Sharp’s distance sensors are a popular choice for many projects that require accurate distance measurements. This particular sensor is small and affordable, making it an attractive alternative to sonar rangefinders, while its wide sensing range and resistance to interference from ambient IR set it apart from other IR distance sensors. It consists of a Sharp GP2Y0A60SZLF module installed on our compact carrier board, which includes all of the external components required to make it work and provides a 0.1″ pin spacing that is compatible with standard connectors, solderless breadboards, and perfboards. With an ability to measure distances from as close as four inches to as far as five feet (10 cm to 150 cm), this sensor has the widest range of any of our Sharp distance sensors, and its 60 Hz update rate is more than twice that of Sharp’s older GP2Y0A02YK0F analog distance sensor that has a similar sensing range.

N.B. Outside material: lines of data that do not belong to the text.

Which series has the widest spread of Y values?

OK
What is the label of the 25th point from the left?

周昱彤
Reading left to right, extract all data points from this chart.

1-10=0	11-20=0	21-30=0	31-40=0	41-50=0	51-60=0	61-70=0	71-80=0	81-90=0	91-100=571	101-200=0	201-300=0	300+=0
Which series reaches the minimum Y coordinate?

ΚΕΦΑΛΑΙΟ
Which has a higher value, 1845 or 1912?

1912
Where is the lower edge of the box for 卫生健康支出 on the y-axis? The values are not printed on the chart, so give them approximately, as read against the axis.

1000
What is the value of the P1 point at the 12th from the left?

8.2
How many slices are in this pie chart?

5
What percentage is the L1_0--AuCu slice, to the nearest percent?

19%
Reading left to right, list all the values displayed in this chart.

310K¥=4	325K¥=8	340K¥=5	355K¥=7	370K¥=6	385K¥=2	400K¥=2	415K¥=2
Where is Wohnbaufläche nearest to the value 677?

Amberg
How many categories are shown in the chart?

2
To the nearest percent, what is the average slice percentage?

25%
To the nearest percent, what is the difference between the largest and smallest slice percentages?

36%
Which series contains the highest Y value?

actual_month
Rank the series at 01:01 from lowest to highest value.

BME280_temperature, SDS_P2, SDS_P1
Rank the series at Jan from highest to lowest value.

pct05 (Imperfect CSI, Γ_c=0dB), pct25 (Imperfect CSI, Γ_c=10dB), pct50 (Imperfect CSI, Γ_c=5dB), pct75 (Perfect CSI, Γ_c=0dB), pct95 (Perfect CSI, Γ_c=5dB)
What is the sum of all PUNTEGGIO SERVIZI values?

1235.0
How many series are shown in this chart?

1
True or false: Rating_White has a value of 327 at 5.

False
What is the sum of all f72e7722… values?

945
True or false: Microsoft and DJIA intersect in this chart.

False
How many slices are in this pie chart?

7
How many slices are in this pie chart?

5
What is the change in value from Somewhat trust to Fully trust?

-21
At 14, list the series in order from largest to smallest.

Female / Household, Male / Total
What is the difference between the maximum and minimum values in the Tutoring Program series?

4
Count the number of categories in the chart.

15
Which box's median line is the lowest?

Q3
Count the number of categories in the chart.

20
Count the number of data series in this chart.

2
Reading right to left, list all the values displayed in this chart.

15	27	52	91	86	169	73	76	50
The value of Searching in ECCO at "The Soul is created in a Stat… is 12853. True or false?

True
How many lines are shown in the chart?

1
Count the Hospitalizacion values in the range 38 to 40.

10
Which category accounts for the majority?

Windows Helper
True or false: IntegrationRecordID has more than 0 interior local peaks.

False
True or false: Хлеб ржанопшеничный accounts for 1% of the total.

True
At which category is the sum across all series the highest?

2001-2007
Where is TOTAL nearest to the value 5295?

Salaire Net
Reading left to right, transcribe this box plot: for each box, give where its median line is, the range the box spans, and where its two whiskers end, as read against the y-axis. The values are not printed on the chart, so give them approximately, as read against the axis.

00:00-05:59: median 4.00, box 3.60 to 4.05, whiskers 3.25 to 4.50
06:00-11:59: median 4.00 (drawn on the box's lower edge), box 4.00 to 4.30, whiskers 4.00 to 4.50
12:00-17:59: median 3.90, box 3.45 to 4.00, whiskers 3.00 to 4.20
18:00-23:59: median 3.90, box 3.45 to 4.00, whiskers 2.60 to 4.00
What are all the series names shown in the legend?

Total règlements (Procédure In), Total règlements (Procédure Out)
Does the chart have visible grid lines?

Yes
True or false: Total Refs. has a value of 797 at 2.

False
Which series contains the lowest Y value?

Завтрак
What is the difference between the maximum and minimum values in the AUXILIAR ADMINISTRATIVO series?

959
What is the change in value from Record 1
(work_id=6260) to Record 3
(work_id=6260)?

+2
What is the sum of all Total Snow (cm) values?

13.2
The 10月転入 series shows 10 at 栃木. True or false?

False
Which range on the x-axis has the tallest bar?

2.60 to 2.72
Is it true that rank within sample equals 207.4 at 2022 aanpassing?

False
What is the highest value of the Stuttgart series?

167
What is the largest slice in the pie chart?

Interfacing to most microcontrollers is straightforward: the single analog output, OUT, can be connected to an analog-to-digital converter for taking distance measurements, or the output can be connected to a comparator for threshold detection. The sensor automatically updates the output approximately every 16 ms. The enable pin, EN, can be driven low to disable the IR emitter and put the sensor into a low-current stand-by mode. This pin is pulled high on the carrier board through a 10 kΩ pull-up resistor to enable the sensor by default.
A 1×4 strip of 0.1″ header pins and a 1×4 strip of 0.1″ right-angle header pins are included, as shown in the picture below. You can solder the header strip of your choice to the board for use with custom cables or solderless breadboards, or you can solder wires directly to the board itself for more compact installations. The board features one 0.125″ mounting hole that works with #4 or M3 screws (not included); if you do not need the mounting hole, you can cut that part of the board off to reduce its size.